Now, imagine zeros on places of missing digits:

$\begin{array}{l@{\,}l@{\,}l@{\,}l@{\,}l@{\,}l@{\,}l} & & & & 8 & 5 & 2 \\ \times & & & & 6 & 9 &7 \\ \hline &\color{red}{0} &\color{red}{0} &5 & 9& 6& 4\\ &\color{red}{0} & 7& 6& 6& 8&\color{red}{0}\\ & 5&1 & 1&2 &\color{red}{0} &\color{red}{0}\\\end{array}$

$\begin{array}{l@{\,}l@{\,}l@{\,}l@{\,}l@{\,}l@{\,}l} & & & & 8 & 5 & 2 \\ \times & & & & 6 & 9 &7 \\ \hline &0 &0 &5 & 9& 6& 4\\+ &0 & 7& 6& 6& 8&0\\ +& 5&1 & 1&2 &0&0\\ \hline&5&9&3&8&4&4\end{array}$

So, ${852}\times{697}={593844}$.

Next, arises question how to multiply numbers that have different number of digits?
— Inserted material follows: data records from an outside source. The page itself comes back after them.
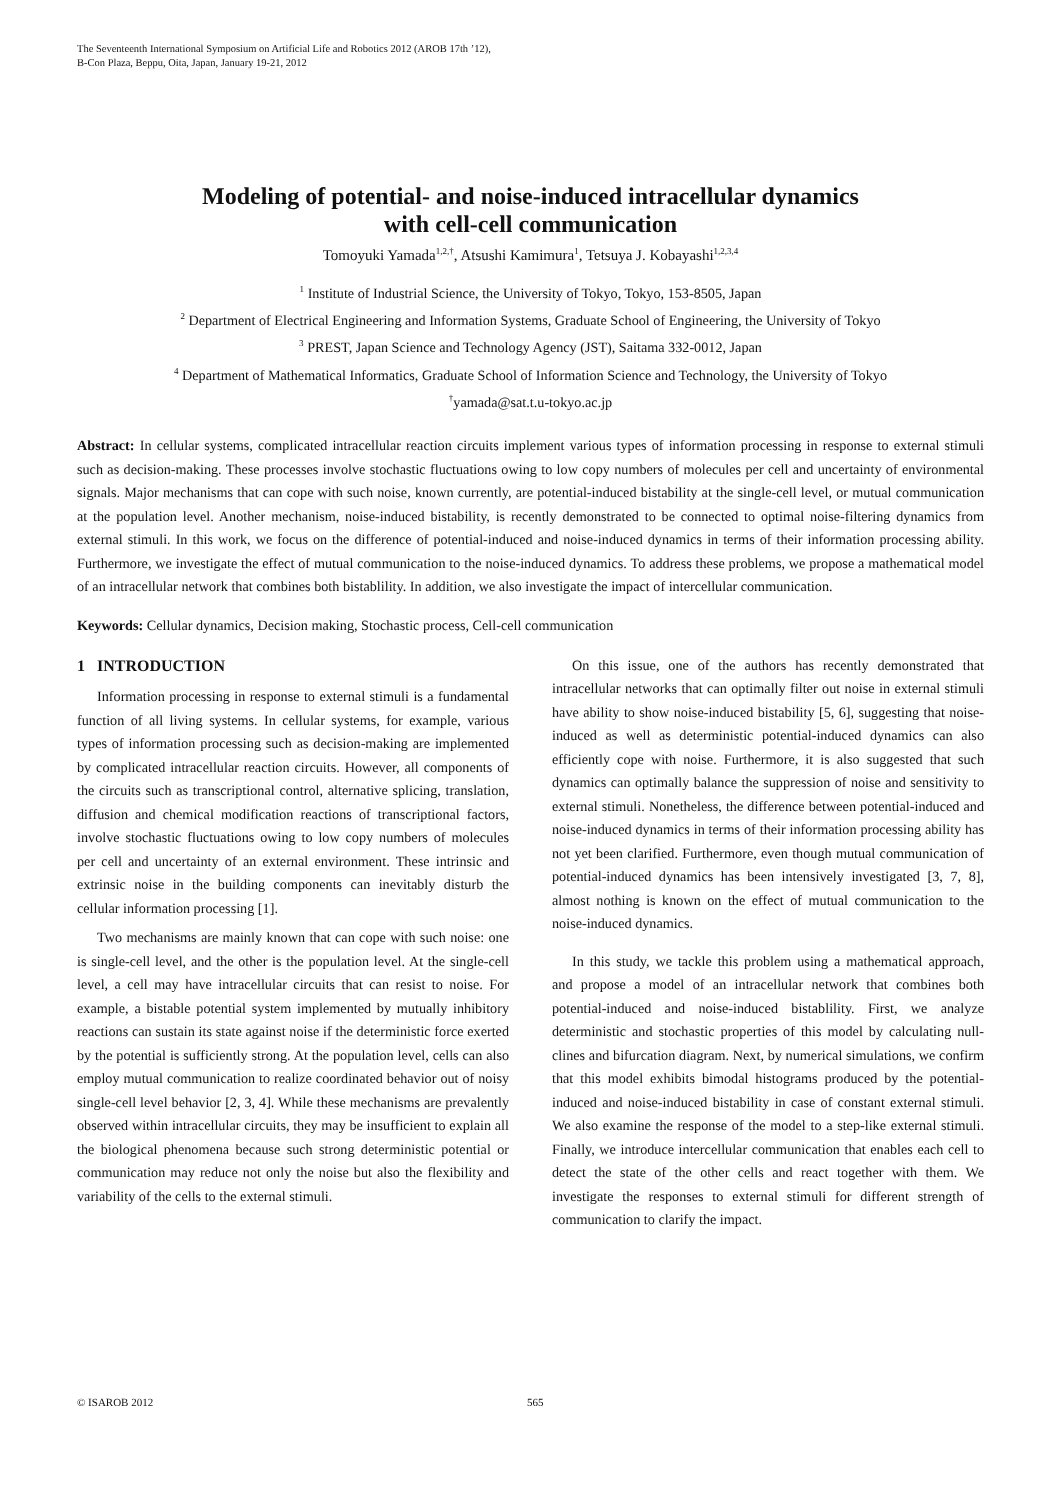The Seventeenth International Symposium on Artificial Life and Robotics 2012 (AROB 17th ’12),
B-Con Plaza, Beppu, Oita, Japan, January 19-21, 2012
Modeling of potential- and noise-induced intracellular dynamics
with cell-cell communication
Tomoyuki Yamada<sup>1,2,†</sup>, Atsushi Kamimura<sup>1</sup>, Tetsuya J. Kobayashi<sup>1,2,3,4</sup>
<sup>1</sup> Institute of Industrial Science, the University of Tokyo, Tokyo, 153-8505, Japan
<sup>2</sup> Department of Electrical Engineering and Information Systems, Graduate School of Engineering, the University of Tokyo
<sup>3</sup> PREST, Japan Science and Technology Agency (JST), Saitama 332-0012, Japan
<sup>4</sup> Department of Mathematical Informatics, Graduate School of Information Science and Technology, the University of Tokyo
<sup>†</sup> yamada@sat.t.u-tokyo.ac.jp
Abstract: In cellular systems, complicated intracellular reaction circuits implement various types of information processing in response to external stimuli such as decision-making. These processes involve stochastic fluctuations owing to low copy numbers of molecules per cell and uncertainty of environmental signals. Major mechanisms that can cope with such noise, known currently, are potential-induced bistability at the single-cell level, or mutual communication at the population level. Another mechanism, noise-induced bistability, is recently demonstrated to be connected to optimal noise-filtering dynamics from external stimuli. In this work, we focus on the difference of potential-induced and noise-induced dynamics in terms of their information processing ability. Furthermore, we investigate the effect of mutual communication to the noise-induced dynamics. To address these problems, we propose a mathematical model of an intracellular network that combines both bistablility. In addition, we also investigate the impact of intercellular communication.
Keywords: Cellular dynamics, Decision making, Stochastic process, Cell-cell communication
1 INTRODUCTION
Information processing in response to external stimuli is a fundamental function of all living systems. In cellular systems, for example, various types of information processing such as decision-making are implemented by complicated intracellular reaction circuits. However, all components of the circuits such as transcriptional control, alternative splicing, translation, diffusion and chemical modification reactions of transcriptional factors, involve stochastic fluctuations owing to low copy numbers of molecules per cell and uncertainty of an external environment. These intrinsic and extrinsic noise in the building components can inevitably disturb the cellular information processing [1].
Two mechanisms are mainly known that can cope with such noise: one is single-cell level, and the other is the population level. At the single-cell level, a cell may have intracellular circuits that can resist to noise. For example, a bistable potential system implemented by mutually inhibitory reactions can sustain its state against noise if the deterministic force exerted by the potential is sufficiently strong. At the population level, cells can also employ mutual communication to realize coordinated behavior out of noisy single-cell level behavior [2, 3, 4]. While these mechanisms are prevalently observed within intracellular circuits, they may be insufficient to explain all the biological phenomena because such strong deterministic potential or communication may reduce not only the noise but also the flexibility and variability of the cells to the external stimuli.
On this issue, one of the authors has recently demonstrated that intracellular networks that can optimally filter out noise in external stimuli have ability to show noise-induced bistability [5, 6], suggesting that noise-induced as well as deterministic potential-induced dynamics can also efficiently cope with noise. Furthermore, it is also suggested that such dynamics can optimally balance the suppression of noise and sensitivity to external stimuli. Nonetheless, the difference between potential-induced and noise-induced dynamics in terms of their information processing ability has not yet been clarified. Furthermore, even though mutual communication of potential-induced dynamics has been intensively investigated [3, 7, 8], almost nothing is known on the effect of mutual communication to the noise-induced dynamics.
In this study, we tackle this problem using a mathematical approach, and propose a model of an intracellular network that combines both potential-induced and noise-induced bistablility. First, we analyze deterministic and stochastic properties of this model by calculating null-clines and bifurcation diagram. Next, by numerical simulations, we confirm that this model exhibits bimodal histograms produced by the potential-induced and noise-induced bistability in case of constant external stimuli. We also examine the response of the model to a step-like external stimuli. Finally, we introduce intercellular communication that enables each cell to detect the state of the other cells and react together with them. We investigate the responses to external stimuli for different strength of communication to clarify the impact.
© ISAROB 2012 565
Actually the same way, just write number with smaller number of digits under the number with larger number of digits.

Example 3. Multiply 23 by 233.

Write 23 under 233 since 23 has smaller number of digits:

$\begin{array}{l@{\,}l@{\,}l@{\,}l} &2& 3&3 \\ \times & &2&3 \\ \hline & & & \\ \end{array}$

We will do this example faster:

$\begin{array}{l@{\,}l@{\,}l@{\,}l@{\,}l} & &\color{red}{2}& \color{brown}{3}&\color{purple}{3} \\ \times & & &\color{blue}{2}&\color{green}{3} \\ \hline & & \color{green}{3 \times \color{red}{2}}& \color{green}{3 \times \color{brown}{3}}&\color{green}{3 \times \color{purple}{3}} \\ & \color{blue}{2 \times \color{red}{2}}& \color{blue}{2 \times \color{brown}{3}}&\color{blue}{2 \times \color{purple}{3}}& \\\end{array}$

Or

$\begin{array}{l@{\,}l@{\,}l@{\,}l@{\,}l} & &2& 3&3 \\ \times & & &2&3 \\ \hline & &6& 9&9 \\ & 4& 6&6& \\\end{array}$

$\begin{array}{l@{\,}l@{\,}l@{\,}l@{\,}l} & &2& 3&3 \\ \times & & &2&3 \\ \hline & 0&6& 9&9 \\ +& 4& 6&6& 0\\ \hline &5&3&5&9 \end{array}$

So, ${23}\times{233}={5359}$ .

Finally, lat's see how to multiply more than two numbers.

It is easy, just requires more work.

For example, suppose you need to multiply 25, 31 and 54. Take 25 and 31. Multiply them. Result is 775 (verify!). Now multiply 775 and 31. Result is 24025 (verify!).

So, ${25}\times{31}\times{54}={24025}$.

It is also worth noting that order of numbers is not important. You could easily take 31 and 54, multiply them and then multiply result by 25.

Now, it is your turn. Take pen and paper and solve following problems:

Exercise 1. Find ${32}\times{31}$.

Exercise 2. Find ${58}\times{12}$.

Exercise 3. Find ${523}\times{86}$.
Exercise 4. Find ${567}\times{228}$.
Exercise 5. Find ${745}\times{51}\times{99}\times{4581}$.